◆ SPRAWDŹ ZROZUMIENIE:
1. Oceń, czy poniższe stwierdzenia zgadzają się z artykułem o przelocie motoparalotnią nad Polską. Przy każdym odpowiedz „tak” lub „nie” i przytocz dokładnie rozstrzygające słowa artykułu.
(a) W locie wzięły udział trzy osoby.
(b) Przelot przez Polskę trwał tydzień.
(c) Plan zakładał przelot przez Polskę po przekątnej.
2. Zaktualizuj artykuł o przelocie motoparalotnią nad Polską. Przepisz wszystko od „Pomysłów i wyzwań” aż do „tym historycznym projekcie?”, zamieniając „mieszkańca Parszowa” na „mieszkańca Wąchocka”.
3. Dopisz dalszy ciąg artykułu o przelocie motoparalotnią nad Polską, zaczynając po jego ostatnim zdaniu.

◆ FRAGMENT DOKUMENTU:
───
AAA
Paralotnią "przefrunął" Polskę
Najdłuższa podróż, najlżejszym statkiem powietrznym
Czwartek, 30 czerwca 2011r. (godz. 23:03)

fot. Gazeta Starachowicka

Kilka kilogramów tkanin, garść linek, dwa napędy i trójka ludzi - bogato utytułowany mistrz Polski w paralotniarstwie, młoda dziennikarka i on, kiedyś radny Wąchocka, kierownik Wiejskiego Domu Kultury w Mostkach, a dziś dyrektor Miejskiego Centrum Kultury w Skarżysku - razem udali się w lot motoparalotnią nad Polskę, gdzie czekało ich prawie 1000 km "podniebnej żeglugi". W cztery dni przelecieli ze Świnoujści a w Bieszczady. Do tej pory nikt jeszcze tego nie zrobił!

fot. Gazeta Starachowicka
fot. Gazeta Starachowicka
fot. Gazeta Starachowicka

W każdej dziedzinie aktywności człowiek podejmuje różnorodne wyzwania, by pokonywać, przezwyciężać, wyzwalać, opanować. Podobnie jest w motoparalotniarstwie. Od początku "narodzin" tej dyscypliny, ludzie próbują realizować ze "sprzętem" coś, co jeszcze nie wykonane. W kręgach zainteresowanych trwają rozmowy, dyskusje, powstają pomysły: przelotów nad…, pod…, od…, do… po…, śladami…, dookoła …, na…


Pomysłów i wyzwań rodzi się całe spektrum. Wielu o nich mówi, snuje plany, zbiera siły i możliwości, ale realizacji podejmują się tylko nieliczni. Podobnie było z koncepcją przelotu przez Polskę - po przekątnej. Najpierw dużo "gadania", potem "przekładanie", aż wreszcie nadszedł czas na realizację. Jak do tego doszło i skąd właściwie obecność mieszkańca Parszowa w tym historycznym projekcie?
───
◆ PODANE WPISY:
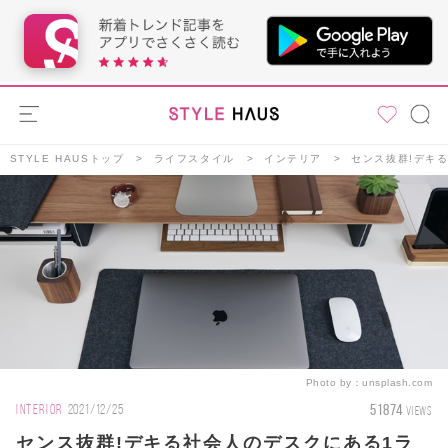
STYLE HAUSトップ
ライフスタイル
インテリア
センス抜群!デキる
Photo by：
unsplash.com
51874
INTERIOR
2021/12/25
VIEWS
センス抜群!デキる社会人のデスクにある1ラ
───
◆ TWOJE ODPOWIEDZI:
1.
(a) Tak: „dwa napędy i trójka ludzi”.
(b) Nie: „W cztery dni przelecieli”.
(c) Tak: „koncepcją przelotu przez Polskę - po przekątnej”.

2.
Pomysłów i wyzwań rodzi się całe spektrum. Wielu o nich mówi, snuje plany, zbiera siły i możliwości, ale realizacji podejmują się tylko nieliczni. Podobnie było z koncepcją przelotu przez Polskę - po przekątnej. Najpierw dużo "gadania", potem "przekładanie", aż wreszcie nadszedł czas na realizację. Jak do tego doszło i skąd właściwie obecność mieszkańca Wąchocka w tym historycznym projekcie?

3.
Loty miał już we krwi. Wcześniej jako kilkunastoletni chłopak, skakał ze spadochronu.

- Za każdym razem, gdy tylko wylatywałem, wyrzucano mnie z samolotu, stąd może to przekonanie i jakaś ufność do miękkich skrzydeł i linek, na tyle wystarczająca, by poczuć się pewnie w przestrzeni - tłumaczy swoją młodzieńczą pasję, do której powrócił osiem lat temu.

Krzysztof Szczygieł, bo o nim mowa, już trzy lata temu był w gronie organizatorów pierwszego przelotu przez Polskę, od gór aż do morza, w wykonaniu m.in. Tomasza Chucińskiego. Potem pojawiły się inne koncepcje - przelotów wzdłuż, w poprzek, dookoła, czy polską granicą Europy.

- Takich pomysłów jest dużo - przyznaje bohater wyprawy. Ale, żeby coś zrobić, trzeba mieć trochę czasu i środków.

Gdy nadarzyła się tylko okazja, nie mógł odmówić. Do udziału w projekcie zaprosiło go dwóch mistrzów paralotniowych - Piotr Krupa z Rzeszowa i Jarosław Balcerzewski z Torunia - prywatnie jego dobrzy znajomi. Z pierwszym poznał się jeszcze w wojsku, z drugim połączyła go wspólna pasja.

Tym razem miał jednak wystąpić nie jako organizator, a realizator, jeden z trójki pilotów, która podejmie się tego wyzwania. Już w 2010 roku, wspólnie z miastem Skarżysko, powiatem, przy koordynacji Miejskiego Centrum Kultury, realizował projekt "Skarżysko pod niebem, czyli makroreklama w mikrolotach, dzięki któremu udało się uszyć specjalne skrzydło paralotniarskie w najlepszej z możliwych firm - Dudek Paragliders - z reklamą Skarżyska - Miasta na Szlaku i Powiatu z widokiem nie tylko na góry.

- Pomyślałem, że jest to fajna okazja, żeby zaprezentować go szerszemu gronu - tłumaczy K. Szczygieł. - Domówiliśmy temat. Ale termin się trochę przeciągał. W końcu zapadła decyzja.

Ruszyli…

Warunki pogodowe podyktowały kierunek (z północy na południe), a trasa przelotu rodziła się z odcinka na odcinek.
- 14 kwietnia po krótkich przygotowaniach i spakowaniu standardowego sprzętu, do użyczonych przez firmę MPC Skarżysko i Kampery Rzeszów samochodów, ruszyliśmy w trasę - opowiada Szczygieł.

Krótki sen w Międzyzdrojach, a potem szukanie miejsca na plaży - pięknej lecz trudnej do startu motoparalotniowego. Korzystając z pomocy i wskazówek miejscowych włodarzy, zdecydowali się na start ze Świnoujścia.

- Tamtejsza plaża miała zdecydowanie lepsze warunki - była szeroka, a do tego bardziej wysunięta na północny zachód - tłumaczy.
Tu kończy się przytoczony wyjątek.